___ DATA TO EXAMINE ___

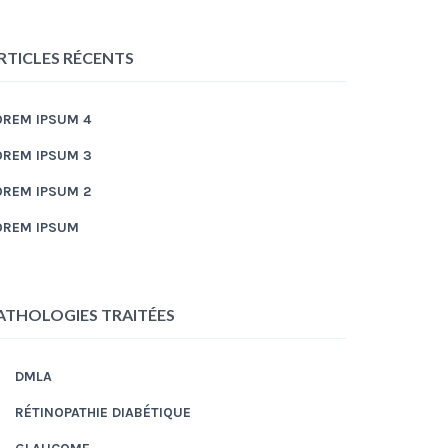
RTICLES RÉCENTS
OREM IPSUM 4
OREM IPSUM 3
OREM IPSUM 2
OREM IPSUM
ATHOLOGIES TRAITÉES
DMLA
RÉTINOPATHIE DIABÉTIQUE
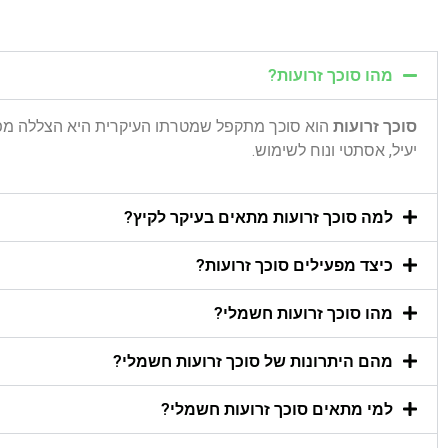
מהו סוכך זרועות?
סוכך זרועות
הוא סוכך מתקפל שמטרתו העיקרית היא הצללה מפני
יעיל, אסתטי ונוח לשימוש.
למה סוכך זרועות מתאים בעיקר לקיץ?
כיצד מפעילים סוכך זרועות?
מהו סוכך זרועות חשמלי?
מהם היתרונות של סוכך זרועות חשמלי?
למי מתאים סוכך זרועות חשמלי?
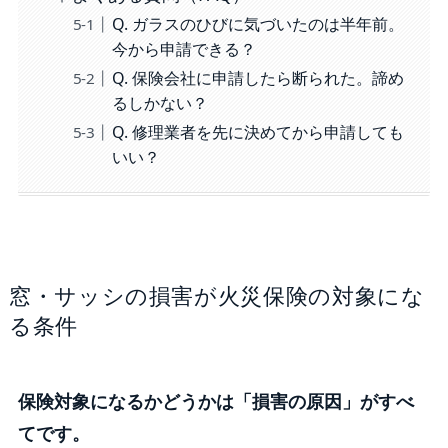
Q. ガラスのひびに気づいたのは半年前。
今から申請できる？
Q. 保険会社に申請したら断られた。諦め
るしかない？
Q. 修理業者を先に決めてから申請しても
いい？
窓・サッシの損害が火災保険の対象にな
る条件
保険対象になるかどうかは「損害の原因」がすべ
てです。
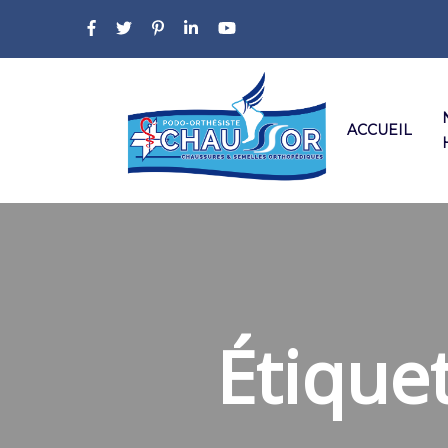
ACCUEIL
Étique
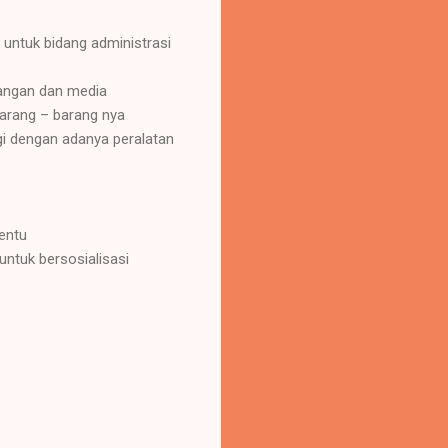
untuk bidang administrasi
agangan dan media
barang – barang nya
gi dengan adanya peralatan
entu
ntuk bersosialisasi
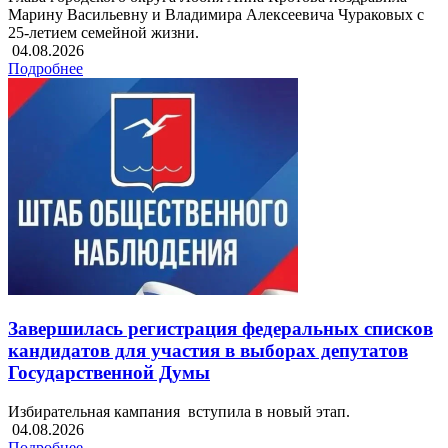
Марину Васильевну и Владимира Алексеевича Чураковых с
25-летием семейной жизни.
04.08.2026
Подробнее
Завершилась регистрация федеральных списков
кандидатов для участия в выборах депутатов
Государственной Думы
Избирательная кампания вступила в новый этап.
04.08.2026
Подробнее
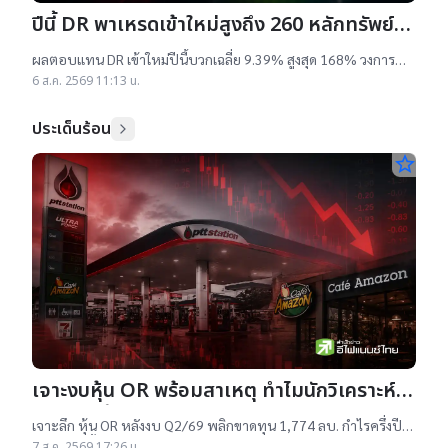
ปีนี้ DR พาเหรดเข้าใหม่สูงถึง 260 หลักทรัพย์
ผลตอบแทนบวกเฉลี่ย 9% สูงสุด 168%
ผลตอบแทน DR เข้าใหม่ปีนี้บวกเฉลี่ย 9.39% สูงสุด 168% วงการ
เผยสาเหตุออกใหม่จำนวนมาก เป็นไปตามความต้องการลงทุนหุ้น
6 ส.ค. 2569 11:13 น.
เทคฯสูง ชี้นักลงทุนรับ
ประเด็นร้อน
star_border
เจาะงบหุ้น OR พร้อมสาเหตุ ทำไมนักวิเคราะห์
ยังแนะ “ซื้อ”-“ถือ”
เจาะลึก หุ้น OR หลังงบ Q2/69 พลิกขาดทุน 1,774 ลบ. กำไรครึ่งปี
แรกต่ำสุดตั้งแต่เข้าตลาดฯ แม้ราคาเทรดต่ำ IPO แต่ 14 โบรกฯ ยัง
7 ส.ค. 2569 17:26 น.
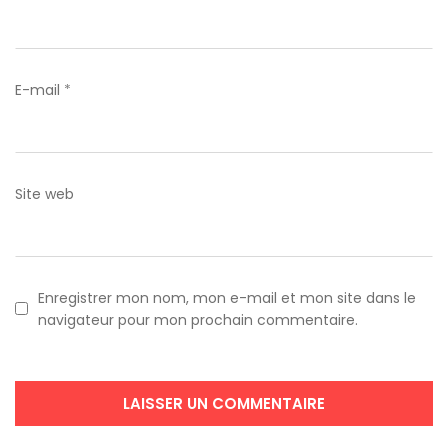
E-mail
*
Site web
Enregistrer mon nom, mon e-mail et mon site dans le
navigateur pour mon prochain commentaire.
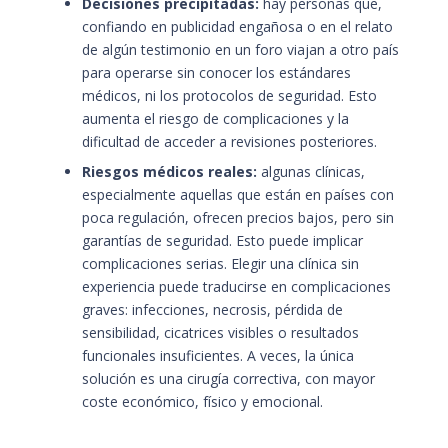
Decisiones precipitadas:
hay personas que,
confiando en publicidad engañosa o en el relato
de algún testimonio en un foro viajan a otro país
para operarse sin conocer los estándares
médicos, ni los protocolos de seguridad. Esto
aumenta el riesgo de complicaciones y la
dificultad de acceder a revisiones posteriores.
Riesgos médicos reales:
algunas clínicas,
especialmente aquellas que están en países con
poca regulación, ofrecen precios bajos, pero sin
garantías de seguridad. Esto puede implicar
complicaciones serias. Elegir una clínica sin
experiencia puede traducirse en complicaciones
graves: infecciones, necrosis, pérdida de
sensibilidad, cicatrices visibles o resultados
funcionales insuficientes. A veces, la única
solución es una cirugía correctiva, con mayor
coste económico, físico y emocional.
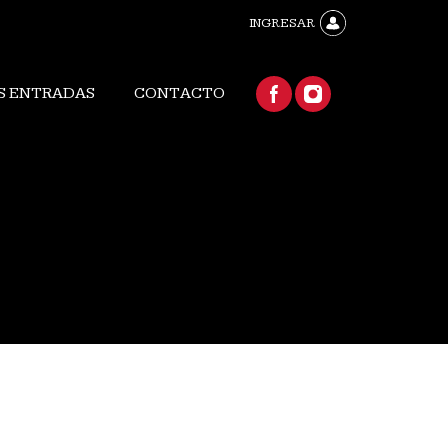
INGRESAR
S ENTRADAS
CONTACTO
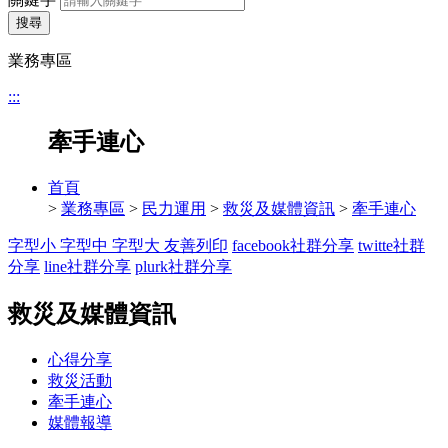
搜尋
業務專區
:::
牽手連心
首頁
>
業務專區
>
民力運用
>
救災及媒體資訊
>
牽手連心
字型小
字型中
字型大
友善列印
facebook社群分享
twitte社群
分享
line社群分享
plurk社群分享
救災及媒體資訊
心得分享
救災活動
牽手連心
媒體報導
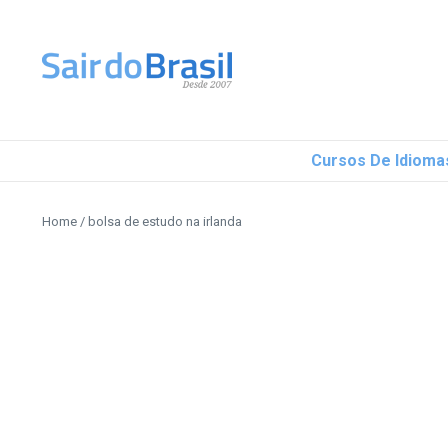
Ir para o conteúdo
Cursos De Idioma
Home
/
bolsa de estudo na irlanda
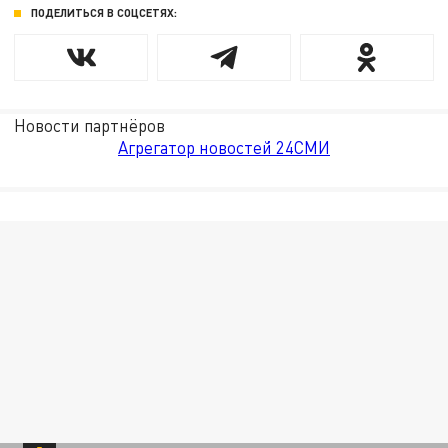
ПОДЕЛИТЬСЯ В СОЦСЕТЯХ:
Новости партнёров
Агрегатор новостей 24СМИ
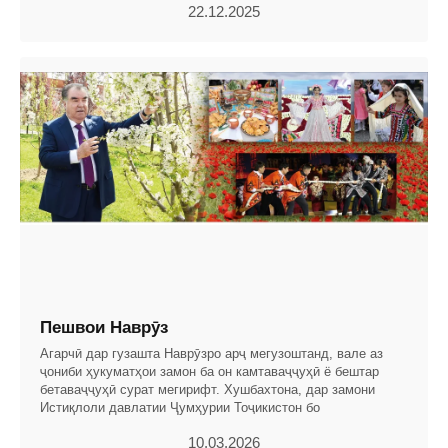
22.12.2025
Пешвои Наврӯз
Агарчӣ дар гузашта Наврӯзро арҷ мегузоштанд, вале аз
ҷониби ҳукуматҳои замон ба он камтаваҷҷуҳӣ ё бештар
бетаваҷҷуҳӣ сурат мегирифт. Хушбахтона, дар замони
Истиқлоли давлатии Ҷумҳурии Тоҷикистон бо
10.03.2026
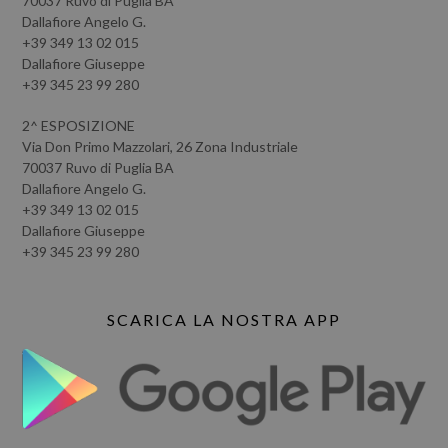
70037 Ruvo di Puglia BA
Dallafiore Angelo G.
+39 349 13 02 015
Dallafiore Giuseppe
+39 345 23 99 280
2^ ESPOSIZIONE
Via Don Primo Mazzolari, 26 Zona Industriale
70037 Ruvo di Puglia BA
Dallafiore Angelo G.
+39 349 13 02 015
Dallafiore Giuseppe
+39 345 23 99 280
SCARICA LA NOSTRA APP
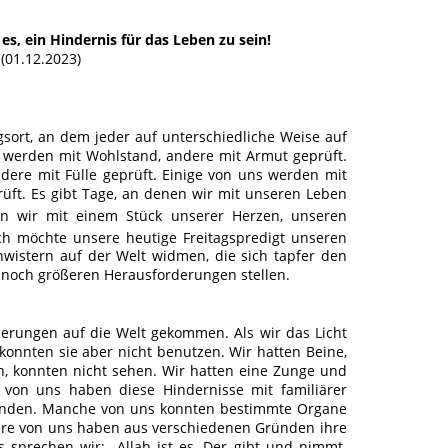
es, ein Hindernis für das Leben zu sein!
(01.12.2023)
gsort, an dem jeder auf unterschiedliche Weise auf
ns werden mit Wohlstand, andere mit Armut geprüft.
dere mit Fülle geprüft. Einige von uns werden mit
üft. Es gibt Tage, an denen wir mit unseren Leben
 wir mit einem Stück unserer Herzen, unseren
ch möchte unsere heutige Freitagspredigt unseren
hwistern auf der Welt widmen, die sich tapfer den
 noch größeren Herausforderungen stellen.
derungen auf die Welt gekommen. Als wir das Licht
 konnten sie aber nicht benutzen. Wir hatten Beine,
n, konnten nicht sehen. Wir hatten eine Zunge und
 von uns haben diese Hindernisse mit familiärer
nden. Manche von uns konnten bestimmte Organe
ere von uns haben aus verschiedenen Gründen ihre
 sprechen wir; „Allah ist es, Der gibt und nimmt.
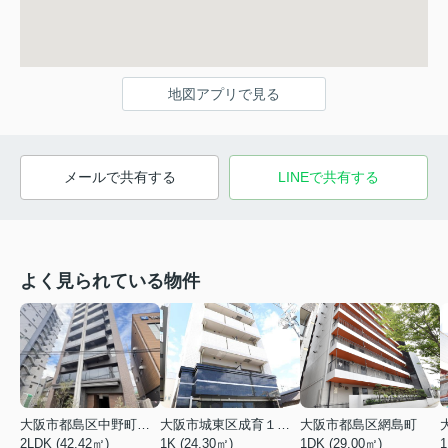
地図アプリで見る
メールで共有する
LINEで共有する
よく見られている物件
大阪市都島区中野町２丁目
大阪市城東区成育１丁目
大阪市都島区網島町
2LDK (42.42㎡)
1K (24.30㎡)
1DK (29.00㎡)
1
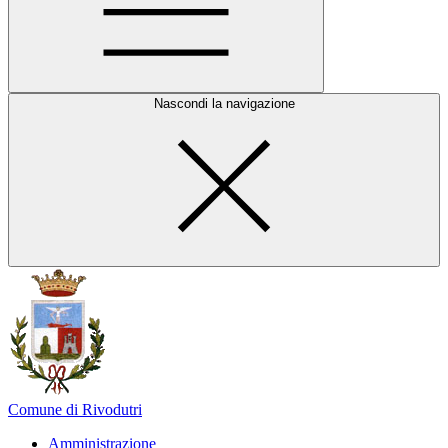
Nascondi la navigazione
Comune di Rivodutri
Amministrazione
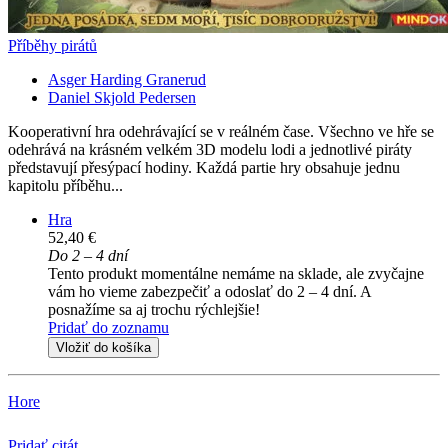
Příběhy pirátů
Asger Harding Granerud
Daniel Skjold Pedersen
Kooperativní hra odehrávající se v reálném čase. Všechno ve hře se
odehrává na krásném velkém 3D modelu lodi a jednotlivé piráty
představují přesýpací hodiny. Každá partie hry obsahuje jednu
kapitolu příběhu...
Hra
52,40 €
Do 2 – 4 dní
Tento produkt momentálne nemáme na sklade, ale zvyčajne
vám ho vieme zabezpečiť a odoslať do 2 – 4 dní. A
posnažíme sa aj trochu rýchlejšie!
Pridať do zoznamu
Vložiť do košíka
Hore
Pridať citát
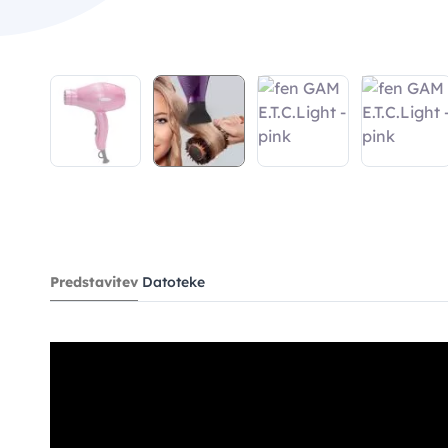
Predstavitev
Datoteke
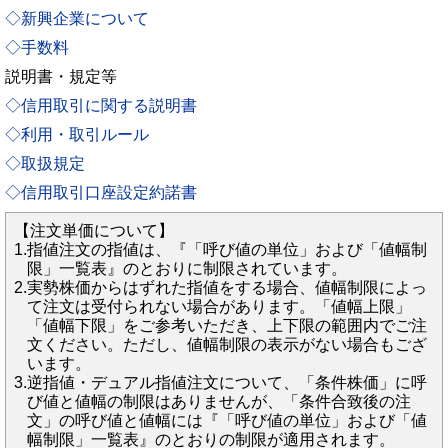
◇新興企業について
◇手数料
説明書・規定等
◇信用取引に関する説明書
◇利用・取引ルール
◇取扱規定
◇信用取引口座設定約諾書
【注文単価について】
1.
指値注文の指値は、『「呼び値の単位」および「値幅制
限」一覧表』のとおりに制限されています。
2.
実勢株価からはずれた指値をする場合、値幅制限によっ
て注文は受付られない場合があります。「値幅上限」
「値幅下限」をご参考いただき、上下限の範囲内でご注
文ください。ただし、値幅制限の表示がない場合もござ
います。
3.
逆指値・デュアル指値注文について、「条件株価」に呼
び値と値幅の制限はありませんが、「条件合致後の注
文」の呼び値と値幅には『「呼び値の単位」および「値
幅制限」一覧表』のとおりの制限が適用されます。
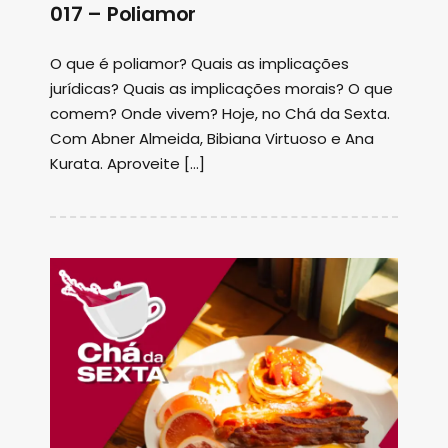
017 – Poliamor
O que é poliamor? Quais as implicações
jurídicas? Quais as implicações morais? O que
comem? Onde vivem? Hoje, no Chá da Sexta.
Com Abner Almeida, Bibiana Virtuoso e Ana
Kurata. Aproveite […]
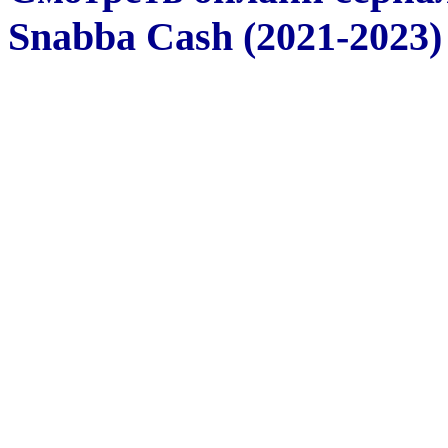
Snabba Cash (2021-2023)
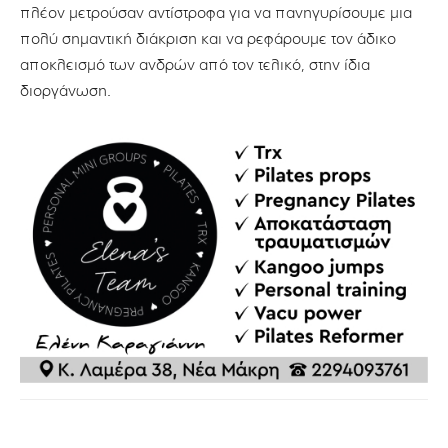
πλέον μετρούσαν αντίστροφα για να πανηγυρίσουμε μια
πολύ σημαντική διάκριση και να ρεφάρουμε τον άδικο
αποκλεισμό των ανδρών από τον τελικό, στην ίδια
διοργάνωση.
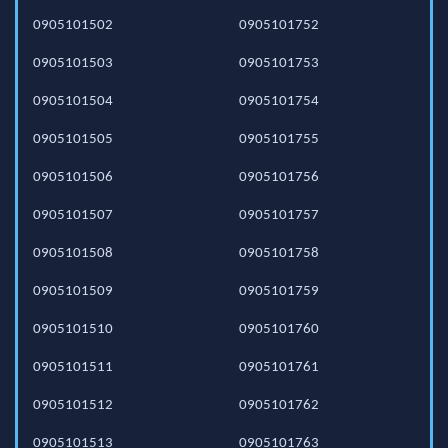
0905101502
0905101752
0905101503
0905101753
0905101504
0905101754
0905101505
0905101755
0905101506
0905101756
0905101507
0905101757
0905101508
0905101758
0905101509
0905101759
0905101510
0905101760
0905101511
0905101761
0905101512
0905101762
0905101513
0905101763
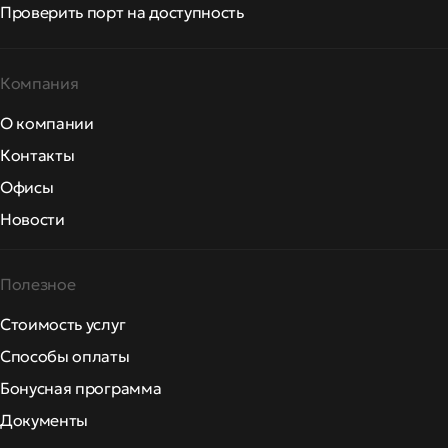
Проверить порт на доступность
Компания
О компании
Контакты
Офисы
Новости
Полезное
Стоимость услуг
Способы оплаты
Бонусная программа
Документы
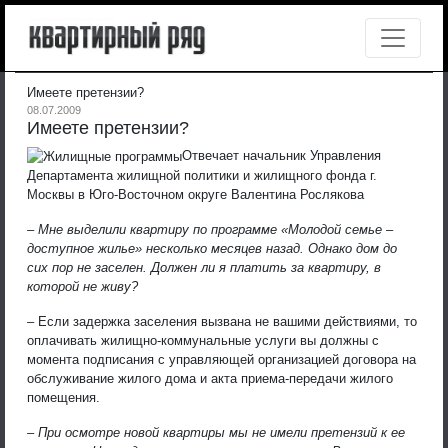
Имеете претензии?
08.07.2009
Имеете претензии?
Отвечает начальник Управления
Департамента жилищной политики и жилищного фонда г.
Москвы в Юго-Восточном округе Валентина Рослякова
– Мне выделили квартиру по программе «Молодой семье –
доступное жилье» несколько месяцев назад. Однако дом до
сих пор не заселен. Должен ли я платить за квартиру, в
которой не живу?
– Если задержка заселения вызвана не вашими действиями, то
оплачивать жилищно-коммунальные услуги вы должны с
момента подписания с управляющей организацией договора на
обслуживание жилого дома и акта приема-передачи жилого
помещения.
– При осмотре новой квартиры мы не имели претензий к ее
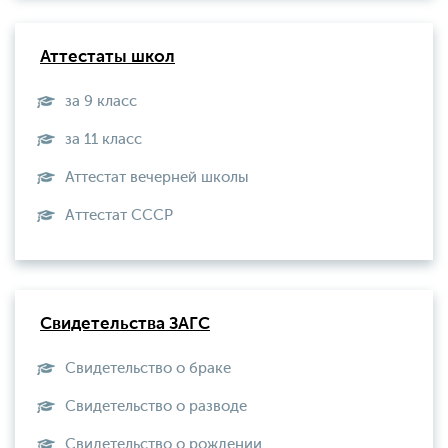
Аттестаты школ
за 9 класс
за 11 класс
Аттестат вечерней школы
Aттестат СССР
Свидетельства ЗАГС
Свидетельство о браке
Свидетельство о разводе
Свидетельство о рождении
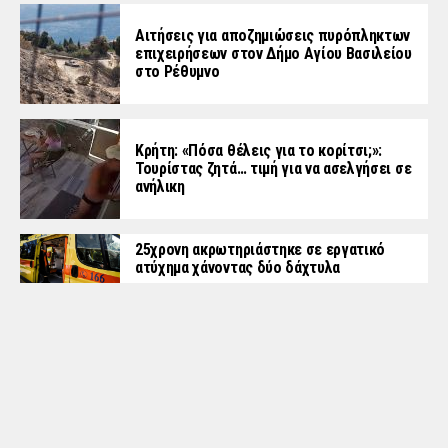
Αιτήσεις για αποζημιώσεις πυρόπληκτων
επιχειρήσεων στον Δήμο Αγίου Βασιλείου
στο Ρέθυμνο
Κρήτη: «Πόσα θέλεις για το κορίτσι;»:
Τουρίστας ζητά… τιμή για να ασελγήσει σε
ανήλικη
25χρονη ακρωτηριάστηκε σε εργατικό
ατύχημα χάνοντας δύο δάχτυλα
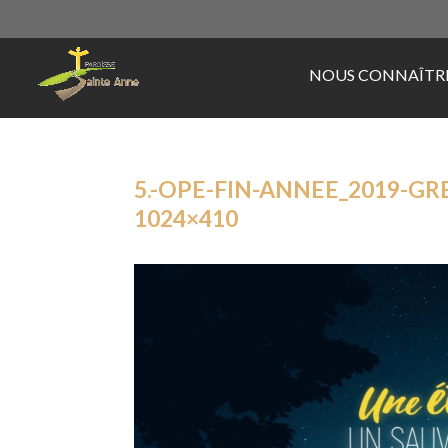
NOUS CONNAÎTR
5.-OPE-FIN-ANNEE_2019-GR
1024×410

___

▶ [JOB ITEM]: Copy every line of the listing that includes the string "médicos".

▶ [TASK OUTPUT]:
médicos, ni los protocolos de seguridad. Esto
Riesgos médicos reales:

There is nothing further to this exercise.